Os funcionários dos depósitos da Voluntários são os que indicam os pagamentos mais elevados aos recicladores. “Quem puxa os sacos nas costas chega a fazer quase cem reais por dia”, diz um deles, que não quis se identificar. “Os catadores reclamam muito, mas ganham mais que muito trabalhador com carteira assinada por aí”, sustenta. Tanto recicladores quanto os funcionários dos depósitos dizem que as carroças suportam entre 300 e 500 quilos. “Já vi cara chegar com 400 quilos de papel branco aqui e sair com R$ 200”, diz Jairo (nome fictício), que trabalha em um grande depósito.

Curioso emaranhado narrativo que aponta ao outro riquezas dentro de um contexto que carrega os clichês da precariedade. “O dono desse depósito aqui tá milionário. Ele compra um carro a cada quatro meses. Tem até casa na praia”, nos diz um reciclador em voz baixa na fila da balança. “Não, eles gastam muito. Rola muito dinheiro, mas eles ganham e já gastam”, retruca outro de soslaio.

Dentro do depósito, há duas balanças — a primeira é pra pequenas quantidades, normalmente pros sacos carregados nas costas; e a segunda, pros maiores volumes, trazidos pelos carrinheiros. Na frente das balanças, os recicladores fazem fila que vai até a calçada. Eles pesam sua coleta e recebem o pagamento. O quilo do papelão paga R$ 0,40; o das pets verdes ou leitosas, R$ 1,20; pet branca, R$ 1,70; papel branco, R$ 0,50; e o de latinha, o diamante do material, R$ 5,00. Ao lado da balança, Jairo trabalha na prensa do material. Atrás dele, sacos brancos de quase dois metros de altura, com a reciclagem já separada.
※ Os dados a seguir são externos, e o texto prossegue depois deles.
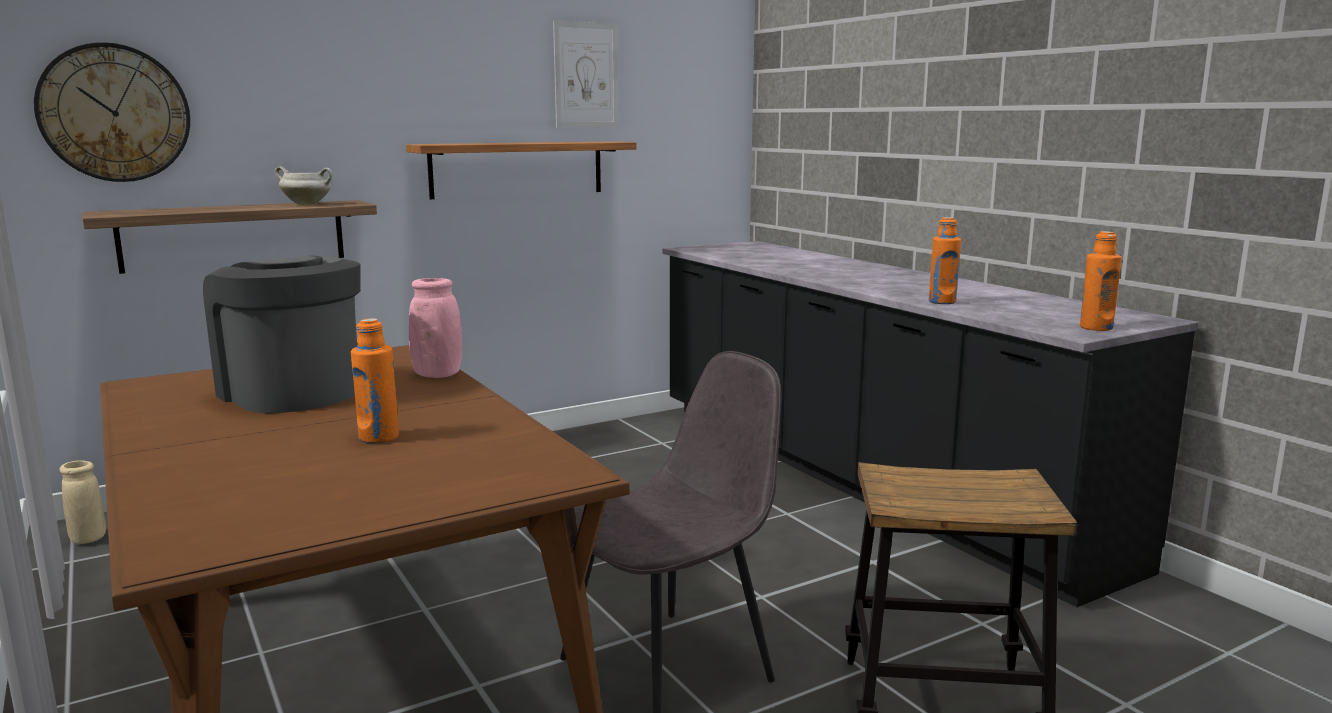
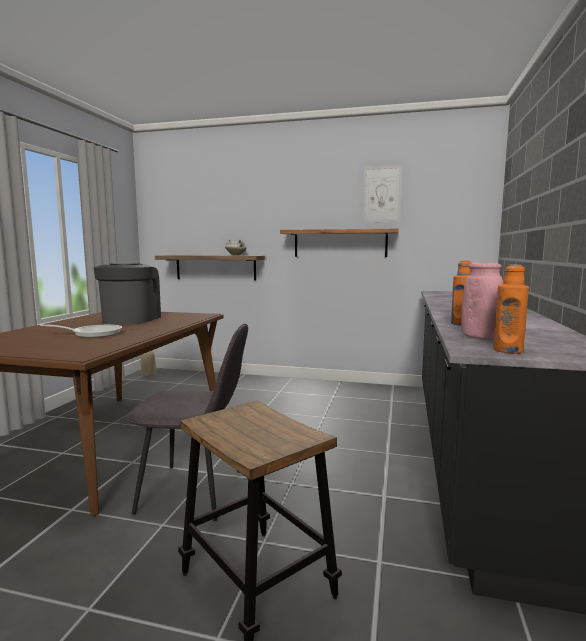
camera: 45 degrees right, 5 degrees down
wall clock [34,42,190,182] -> none
orange bottle [351,318,399,444] -> frying pan [40,324,122,338]
pink vase [409,278,462,378] -> pink vase moved to [461,263,503,339]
E, ao lado da fila, grandes fardos em forma de cubo do material prensado e amarrado em pilhas que vão até o alto teto do depósito. “Cada fardo desse pesa uma tonelada”, diz. 
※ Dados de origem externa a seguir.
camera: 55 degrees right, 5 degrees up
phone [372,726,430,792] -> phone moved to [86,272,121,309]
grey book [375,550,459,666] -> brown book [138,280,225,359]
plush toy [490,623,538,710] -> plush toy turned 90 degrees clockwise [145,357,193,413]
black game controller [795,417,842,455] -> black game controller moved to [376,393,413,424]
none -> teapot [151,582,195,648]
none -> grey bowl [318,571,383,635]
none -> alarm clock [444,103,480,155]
Reciclador pesa material em depósito da Voluntários.

As carroças utilizadas pelos recicladores, no mais das vezes, pertencem aos depósitos. Jairo afirma que, ali onde trabalha, o uso delas está atrelado a uma pensão que também pertence ao depósito. O quarto da pensão custa R$ 12 por dia, o que dá direito ao uso da carroça.  
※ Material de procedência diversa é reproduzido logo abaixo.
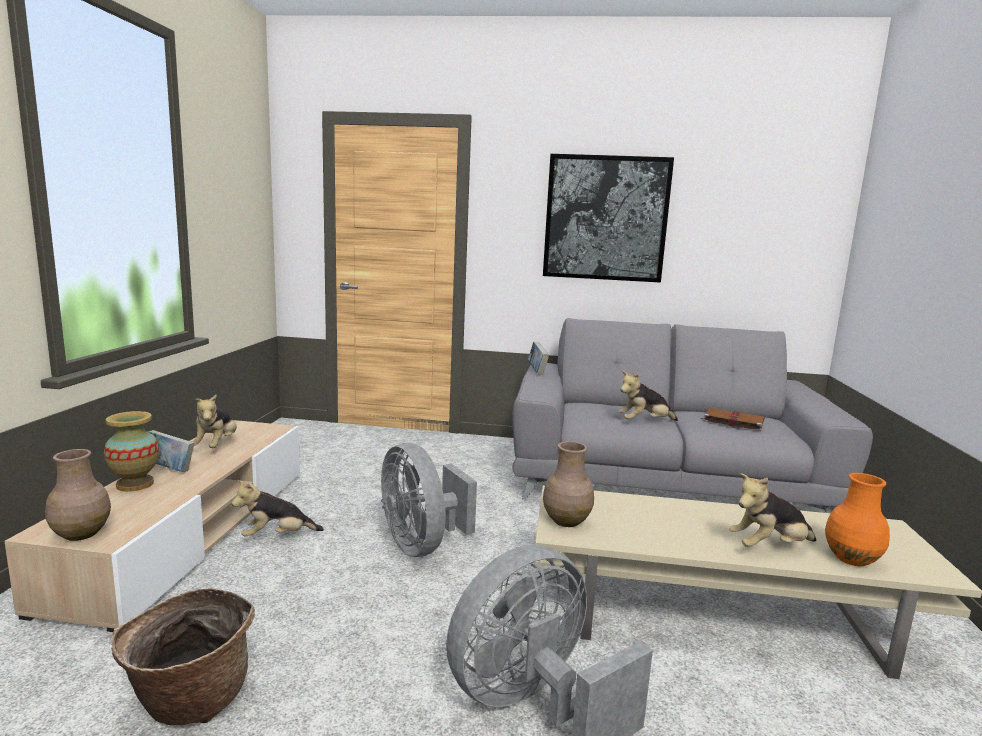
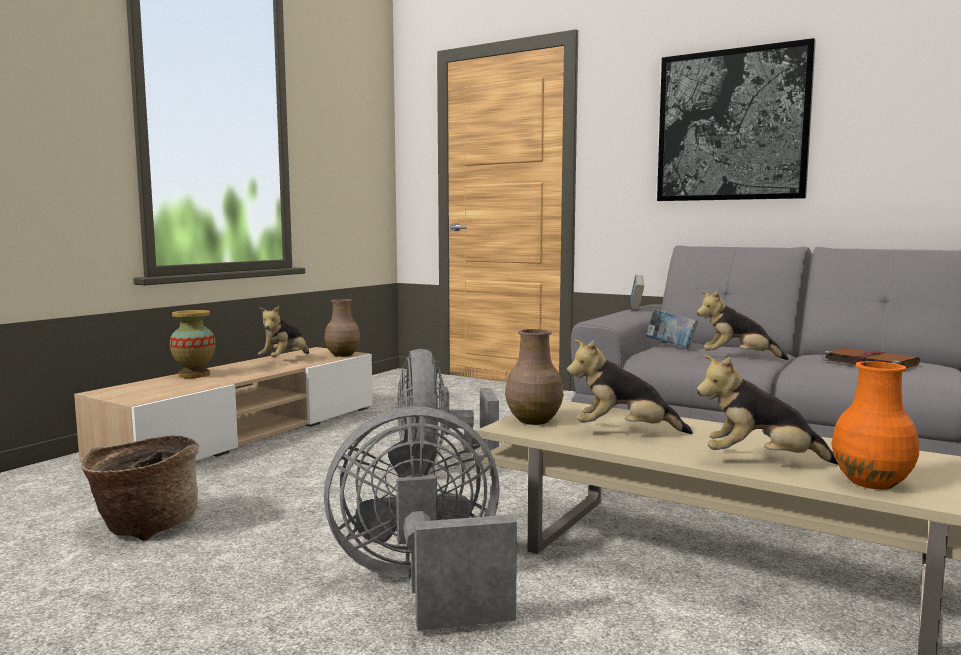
camera: 25 degrees right, 5 degrees down
brown vase [45,449,111,541] -> brown vase moved to [324,299,360,357]
book [148,430,194,472] -> book moved to [646,309,698,349]
plush toy [231,480,324,537] -> plush toy moved to [567,339,693,434]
Na calçada em frente ao depósito, o movimento é relativamente intenso. Há até um homem assando e vendendo churrasco, com alcatra, coxas e sobrecoxas. Enquanto conversamos, surge uma senhora em um Corsa vermelho, forrado de material pra vender. “Olha aí, ó! Tem até de carro”, diz Paulo. “Tá cada vez mais comum”, diz outro fazendo a fila. 

“ Ô, meu!”

Nessas primeiras saídas, pude reviver a satisfação de trabalhar com pessoas em situação de rua — com o Paulo, mais especificamente. Ele conhece quase todos que circulam pelas ruas; quem provavelmente contribuiria com a matéria e quem não. “Ô meu!”, grita ele quando aborda um entrevistado. Tem muita coisa condensada nessa saudação: seriedade, firmeza, desprendimento, legitimidade. “Ô meu! Quero falar contigo prum jornalzinho que nós tá fazendo aí”. Esperamos fazer mais dessas. 


Manoel Madeira é psicólogo (UFRGS) e psicanalista membro da APPOA. Email: [email protected] 

Paulo Ricardo da Silva é integrante do Jornal Boca de Rua desde 2004.